ABOUT THIS EXERCISE:
Write out every record below exactly as given. Leave the pictures out.

+ + + +

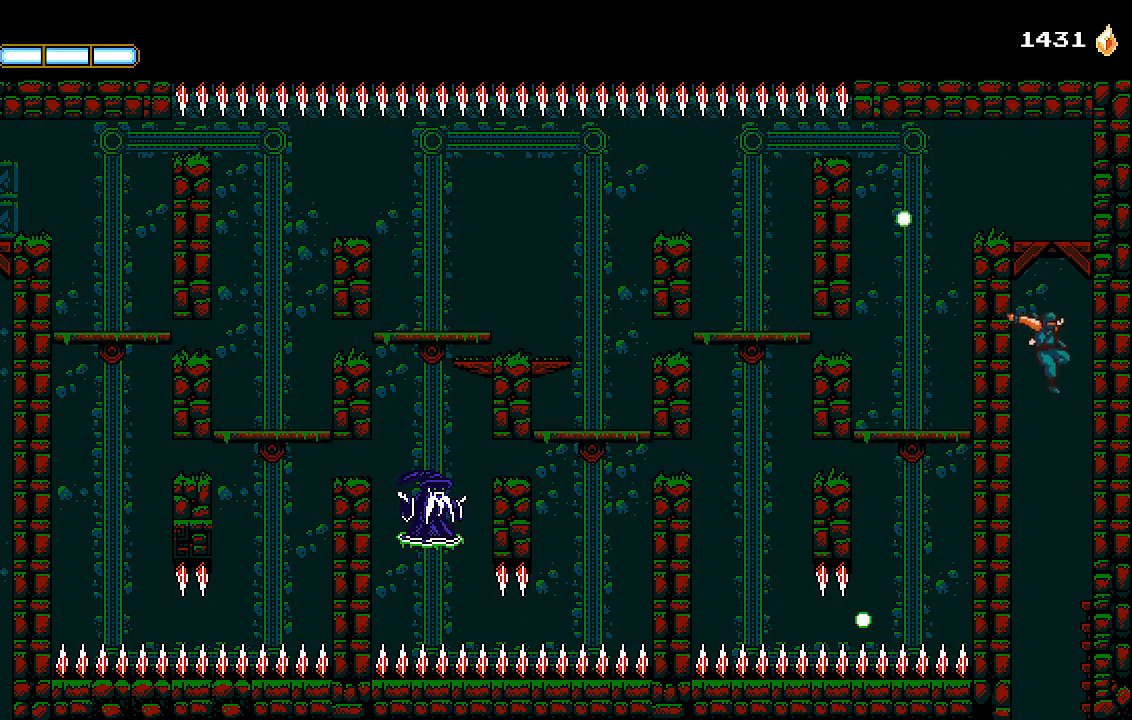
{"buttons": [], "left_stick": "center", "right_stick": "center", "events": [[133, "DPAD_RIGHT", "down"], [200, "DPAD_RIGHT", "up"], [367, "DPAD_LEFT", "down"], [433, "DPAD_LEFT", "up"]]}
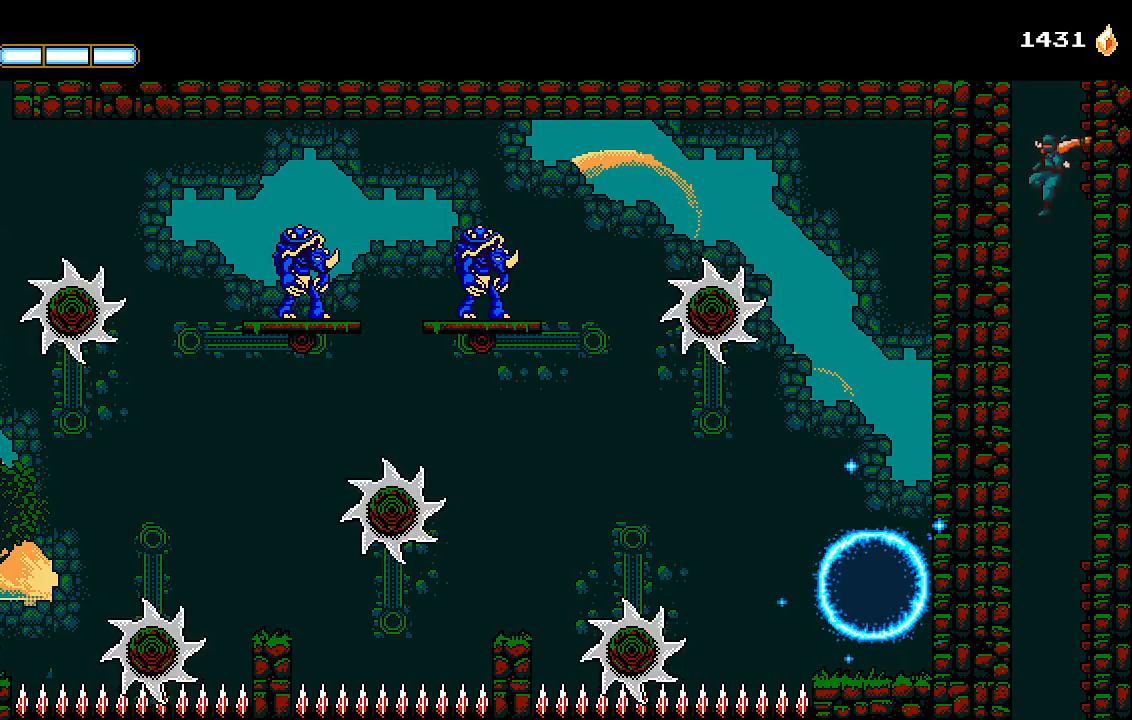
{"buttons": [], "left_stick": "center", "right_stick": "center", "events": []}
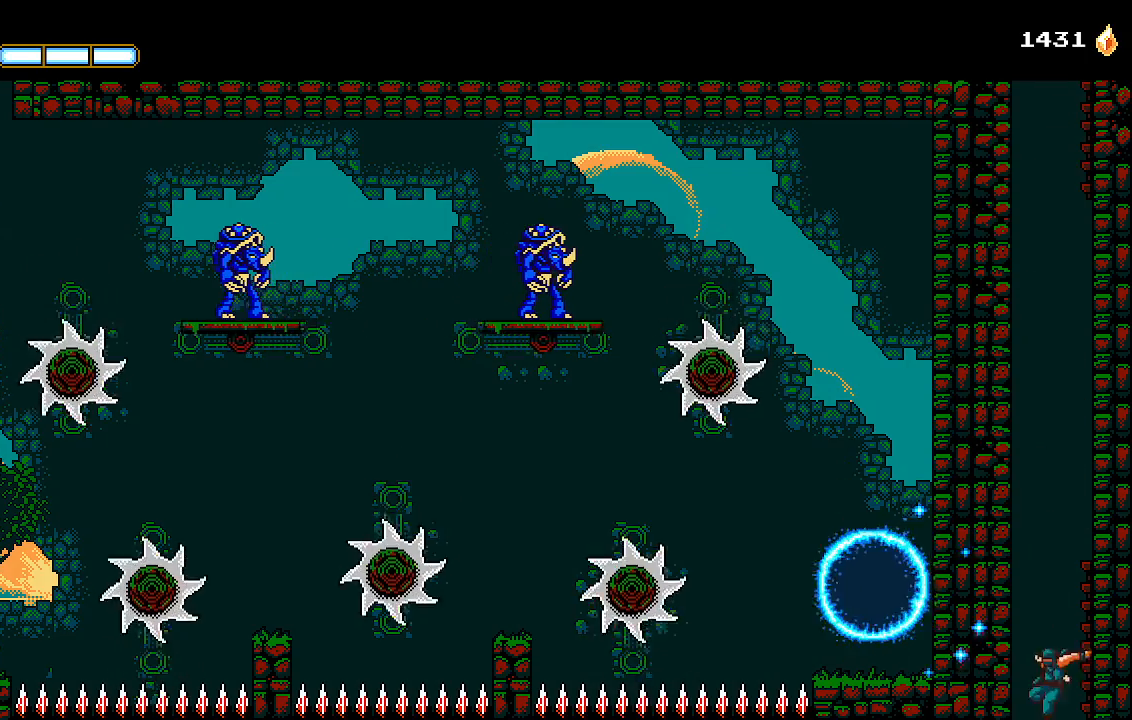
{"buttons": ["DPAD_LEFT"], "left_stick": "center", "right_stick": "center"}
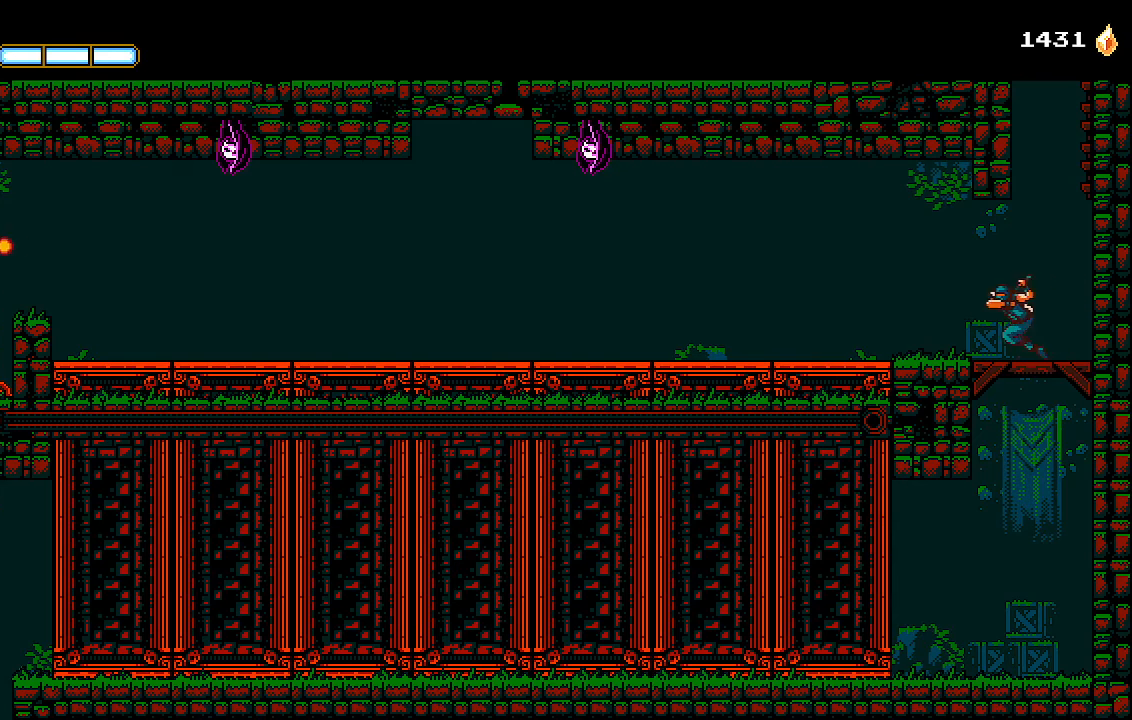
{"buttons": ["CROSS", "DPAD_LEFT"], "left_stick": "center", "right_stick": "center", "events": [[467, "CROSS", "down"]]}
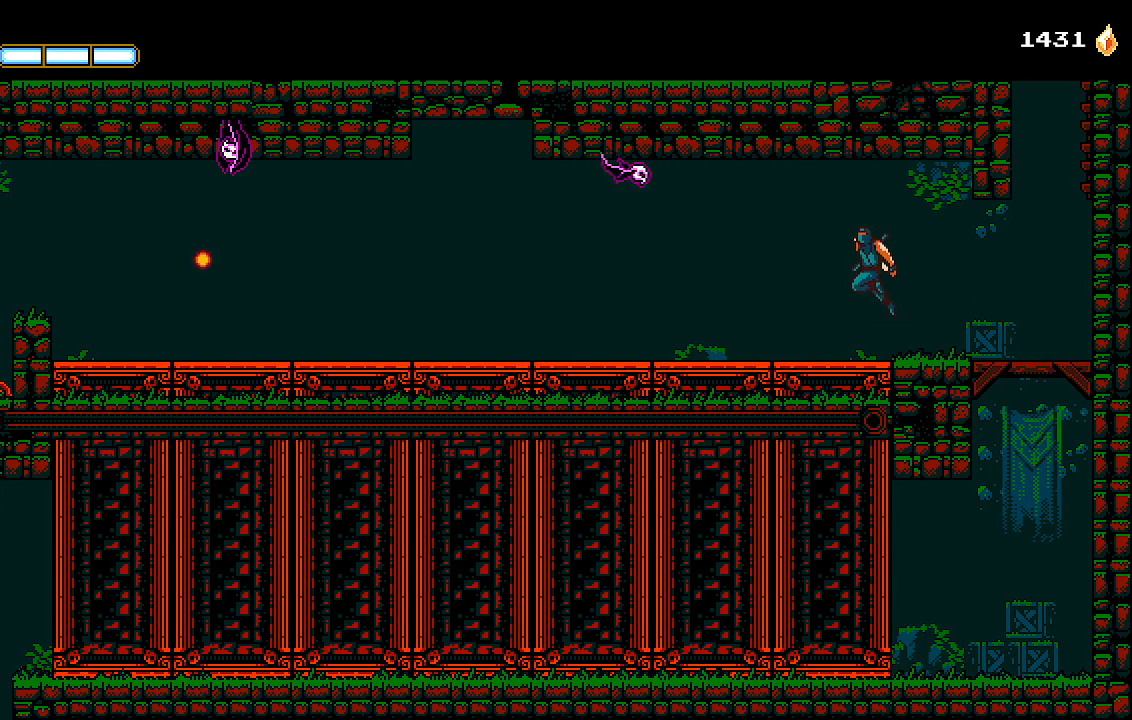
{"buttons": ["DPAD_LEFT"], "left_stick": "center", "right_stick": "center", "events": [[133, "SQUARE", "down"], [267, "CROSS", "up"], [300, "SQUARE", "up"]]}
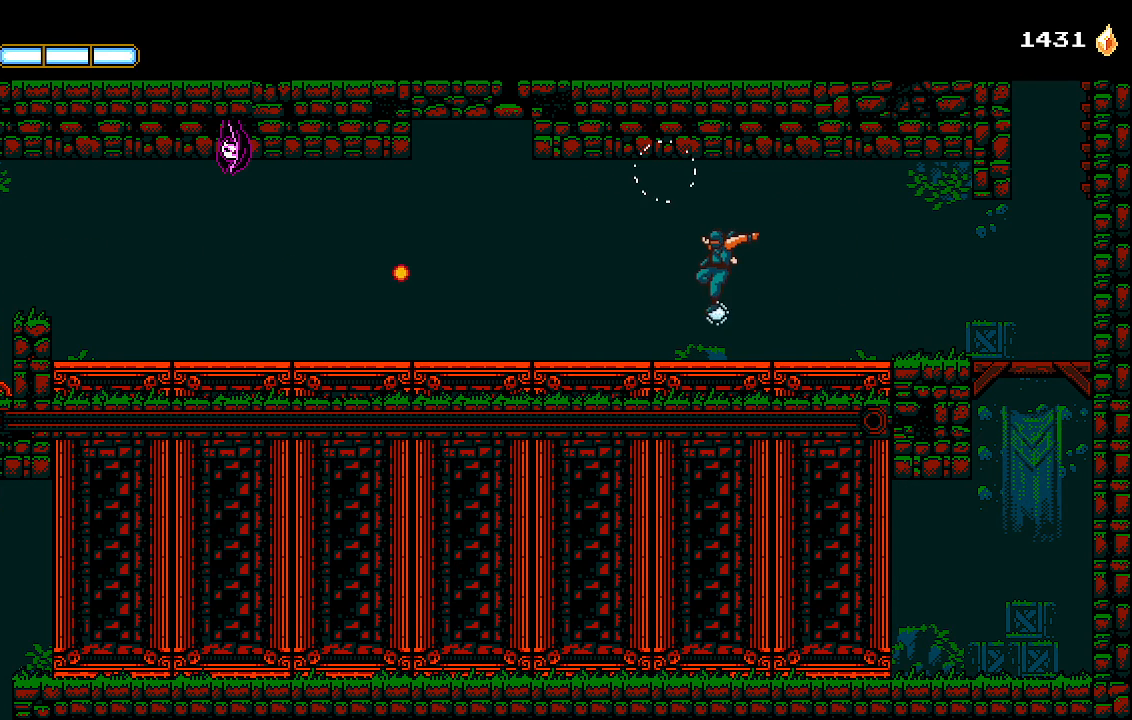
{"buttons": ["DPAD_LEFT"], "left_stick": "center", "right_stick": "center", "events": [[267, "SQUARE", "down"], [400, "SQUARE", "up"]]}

+ + + +

ANSWER TO THIS TASK:
{"buttons": [], "left_stick": "center", "right_stick": "center", "events": [[133, "DPAD_RIGHT", "down"], [200, "DPAD_RIGHT", "up"], [367, "DPAD_LEFT", "down"], [433, "DPAD_LEFT", "up"]]}
{"buttons": [], "left_stick": "center", "right_stick": "center", "events": []}
{"buttons": ["DPAD_LEFT"], "left_stick": "center", "right_stick": "center"}
{"buttons": ["CROSS", "DPAD_LEFT"], "left_stick": "center", "right_stick": "center", "events": [[467, "CROSS", "down"]]}
{"buttons": ["DPAD_LEFT"], "left_stick": "center", "right_stick": "center", "events": [[133, "SQUARE", "down"], [267, "CROSS", "up"], [300, "SQUARE", "up"]]}
{"buttons": ["DPAD_LEFT"], "left_stick": "center", "right_stick": "center", "events": [[267, "SQUARE", "down"], [400, "SQUARE", "up"]]}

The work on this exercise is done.